At the same time, the ratings outlook of four of the banks’ holding companies were changed from negative to stable. “We have also revised the outlooks on the long-term IDRs of four South African bank holding companies – Absa Group Limited, Investec Limited, Nedbank Group and Standard Bank Group – to stable (from negative) and affirmed the IDRs at BB-,” Fitch said in its announcement.
The agency has also affirmed the viability ratings, national ratings and debt ratings of all the banks and that of their holding companies. The agency has simultaneously withdrawn the support rating and support rating floor of all the banks “as they are no longer relevant” to the agency’s coverage following the publication of updated rating criteria a month ago.
“In line with the updated criteria, we have assigned government support ratings of b+ to all banks and no support to all bank holding companies,” Fitch said.
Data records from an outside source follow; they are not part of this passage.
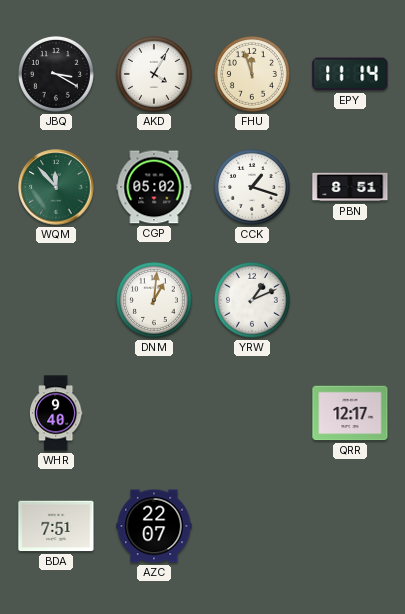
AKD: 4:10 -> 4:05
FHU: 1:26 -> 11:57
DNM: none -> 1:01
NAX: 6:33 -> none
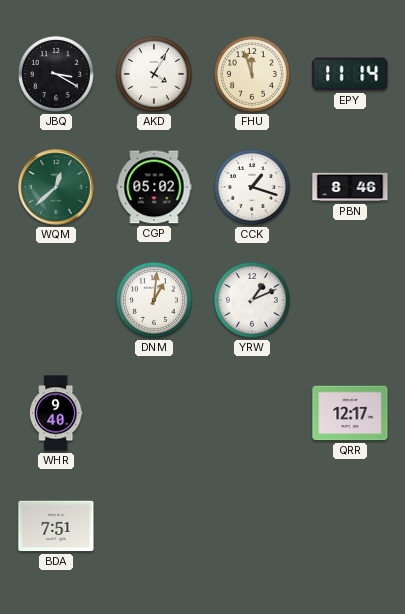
WQM: 11:53 -> 12:38
PBN: 8:51 -> 8:46
AZC: 22:07 -> none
Fitch says that the improvement of the outlook of the long-term IDRs of all the banks was driven by their standalone creditworthiness, as expressed by their respective viability ratings (VR). “The VRs of all South African banks and holding companies are constrained by the South African sovereign rating as they do not meet Fitch’s criteria to be rated above the sovereign.
“Our assessment considers the concentration of their operations within the country and high sovereign-related exposure relative to equity (ranging between 185% and 250% at August-2021). The VRs of the four bank holding companies are at the same level as their respective group VRs as Fitch considers their failure risk to be substantially the same as that of their respective group,” according to the announcement.
It says the improvement reflects the view that downside risks to banks’ standalone creditworthiness, in particular operating environment conditions and capitalisation, have receded.